::: STORED DATA :::

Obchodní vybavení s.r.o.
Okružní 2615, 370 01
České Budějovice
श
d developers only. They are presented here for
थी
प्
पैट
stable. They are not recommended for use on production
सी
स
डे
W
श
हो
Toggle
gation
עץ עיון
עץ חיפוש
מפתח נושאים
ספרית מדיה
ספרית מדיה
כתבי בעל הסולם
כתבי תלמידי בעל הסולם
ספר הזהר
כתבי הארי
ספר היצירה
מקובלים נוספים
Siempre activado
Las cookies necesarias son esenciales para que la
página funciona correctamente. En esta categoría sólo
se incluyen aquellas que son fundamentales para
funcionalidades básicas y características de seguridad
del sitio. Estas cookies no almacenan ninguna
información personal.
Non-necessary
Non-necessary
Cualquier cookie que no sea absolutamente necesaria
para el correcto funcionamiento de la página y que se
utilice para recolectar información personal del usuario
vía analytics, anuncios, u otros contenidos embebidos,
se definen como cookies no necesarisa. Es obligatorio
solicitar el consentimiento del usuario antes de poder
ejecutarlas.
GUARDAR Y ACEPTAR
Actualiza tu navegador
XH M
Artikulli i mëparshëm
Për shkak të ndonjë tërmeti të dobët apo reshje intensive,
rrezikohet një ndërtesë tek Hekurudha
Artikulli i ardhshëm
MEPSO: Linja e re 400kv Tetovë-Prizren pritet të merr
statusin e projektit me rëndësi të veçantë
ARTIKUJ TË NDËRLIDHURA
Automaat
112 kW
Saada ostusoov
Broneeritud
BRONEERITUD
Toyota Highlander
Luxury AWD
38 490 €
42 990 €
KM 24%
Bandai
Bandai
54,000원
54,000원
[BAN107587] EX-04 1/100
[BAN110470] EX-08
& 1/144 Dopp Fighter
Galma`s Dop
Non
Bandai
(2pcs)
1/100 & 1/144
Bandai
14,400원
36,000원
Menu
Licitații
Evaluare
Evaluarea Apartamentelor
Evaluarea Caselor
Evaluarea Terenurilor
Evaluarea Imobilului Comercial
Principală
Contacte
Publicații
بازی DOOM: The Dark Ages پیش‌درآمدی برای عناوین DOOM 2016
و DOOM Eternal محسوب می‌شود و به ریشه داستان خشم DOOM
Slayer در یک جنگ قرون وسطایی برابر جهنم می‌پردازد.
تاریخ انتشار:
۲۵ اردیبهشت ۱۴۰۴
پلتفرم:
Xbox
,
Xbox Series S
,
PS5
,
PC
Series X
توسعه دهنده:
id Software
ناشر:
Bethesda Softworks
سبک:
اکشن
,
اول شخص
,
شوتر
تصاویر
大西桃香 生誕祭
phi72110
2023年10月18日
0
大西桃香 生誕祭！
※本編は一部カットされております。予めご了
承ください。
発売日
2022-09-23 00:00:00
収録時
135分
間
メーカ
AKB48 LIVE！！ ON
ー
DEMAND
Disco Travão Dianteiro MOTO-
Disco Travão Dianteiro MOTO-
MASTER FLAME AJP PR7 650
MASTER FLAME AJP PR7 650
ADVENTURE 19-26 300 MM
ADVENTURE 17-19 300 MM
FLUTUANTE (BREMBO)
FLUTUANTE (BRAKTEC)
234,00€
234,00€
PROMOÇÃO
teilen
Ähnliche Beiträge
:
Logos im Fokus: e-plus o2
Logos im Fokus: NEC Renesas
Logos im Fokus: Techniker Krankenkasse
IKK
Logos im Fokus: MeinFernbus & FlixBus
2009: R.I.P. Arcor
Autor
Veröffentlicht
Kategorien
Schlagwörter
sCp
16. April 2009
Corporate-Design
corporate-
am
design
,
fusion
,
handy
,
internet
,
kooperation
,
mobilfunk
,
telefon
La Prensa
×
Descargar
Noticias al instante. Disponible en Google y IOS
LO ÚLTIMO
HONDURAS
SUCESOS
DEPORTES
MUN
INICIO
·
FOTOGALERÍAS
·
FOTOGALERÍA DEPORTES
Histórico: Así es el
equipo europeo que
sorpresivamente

:::

◆ **YOUR INSTRUCTIONS**
Retype every line of the entries above without changing anything, keeping the lines in their original order.

◆ **SOLVED EXERCISE**
Obchodní vybavení s.r.o.
Okružní 2615, 370 01
České Budějovice
श
d developers only. They are presented here for
थी
प्
पैट
stable. They are not recommended for use on production
सी
स
डे
W
श
हो
Toggle
gation
עץ עיון
עץ חיפוש
מפתח נושאים
ספרית מדיה
ספרית מדיה
כתבי בעל הסולם
כתבי תלמידי בעל הסולם
ספר הזהר
כתבי הארי
ספר היצירה
מקובלים נוספים
Siempre activado
Las cookies necesarias son esenciales para que la
página funciona correctamente. En esta categoría sólo
se incluyen aquellas que son fundamentales para
funcionalidades básicas y características de seguridad
del sitio. Estas cookies no almacenan ninguna
información personal.
Non-necessary
Non-necessary
Cualquier cookie que no sea absolutamente necesaria
para el correcto funcionamiento de la página y que se
utilice para recolectar información personal del usuario
vía analytics, anuncios, u otros contenidos embebidos,
se definen como cookies no necesarisa. Es obligatorio
solicitar el consentimiento del usuario antes de poder
ejecutarlas.
GUARDAR Y ACEPTAR
Actualiza tu navegador
XH M
Artikulli i mëparshëm
Për shkak të ndonjë tërmeti të dobët apo reshje intensive,
rrezikohet një ndërtesë tek Hekurudha
Artikulli i ardhshëm
MEPSO: Linja e re 400kv Tetovë-Prizren pritet të merr
statusin e projektit me rëndësi të veçantë
ARTIKUJ TË NDËRLIDHURA
Automaat
112 kW
Saada ostusoov
Broneeritud
BRONEERITUD
Toyota Highlander
Luxury AWD
38 490 €
42 990 €
KM 24%
Bandai
Bandai
54,000원
54,000원
[BAN107587] EX-04 1/100
[BAN110470] EX-08
& 1/144 Dopp Fighter
Galma`s Dop
Non
Bandai
(2pcs)
1/100 & 1/144
Bandai
14,400원
36,000원
Menu
Licitații
Evaluare
Evaluarea Apartamentelor
Evaluarea Caselor
Evaluarea Terenurilor
Evaluarea Imobilului Comercial
Principală
Contacte
Publicații
بازی DOOM: The Dark Ages پیش‌درآمدی برای عناوین DOOM 2016
و DOOM Eternal محسوب می‌شود و به ریشه داستان خشم DOOM
Slayer در یک جنگ قرون وسطایی برابر جهنم می‌پردازد.
تاریخ انتشار:
۲۵ اردیبهشت ۱۴۰۴
پلتفرم:
Xbox
,
Xbox Series S
,
PS5
,
PC
Series X
توسعه دهنده:
id Software
ناشر:
Bethesda Softworks
سبک:
اکشن
,
اول شخص
,
شوتر
تصاویر
大西桃香 生誕祭
phi72110
2023年10月18日
0
大西桃香 生誕祭！
※本編は一部カットされております。予めご了
承ください。
発売日
2022-09-23 00:00:00
収録時
135分
間
メーカ
AKB48 LIVE！！ ON
ー
DEMAND
Disco Travão Dianteiro MOTO-
Disco Travão Dianteiro MOTO-
MASTER FLAME AJP PR7 650
MASTER FLAME AJP PR7 650
ADVENTURE 19-26 300 MM
ADVENTURE 17-19 300 MM
FLUTUANTE (BREMBO)
FLUTUANTE (BRAKTEC)
234,00€
234,00€
PROMOÇÃO
teilen
Ähnliche Beiträge
:
Logos im Fokus: e-plus o2
Logos im Fokus: NEC Renesas
Logos im Fokus: Techniker Krankenkasse
IKK
Logos im Fokus: MeinFernbus & FlixBus
2009: R.I.P. Arcor
Autor
Veröffentlicht
Kategorien
Schlagwörter
sCp
16. April 2009
Corporate-Design
corporate-
am
design
,
fusion
,
handy
,
internet
,
kooperation
,
mobilfunk
,
telefon
La Prensa
×
Descargar
Noticias al instante. Disponible en Google y IOS
LO ÚLTIMO
HONDURAS
SUCESOS
DEPORTES
MUN
INICIO
·
FOTOGALERÍAS
·
FOTOGALERÍA DEPORTES
Histórico: Así es el
equipo europeo que
sorpresivamente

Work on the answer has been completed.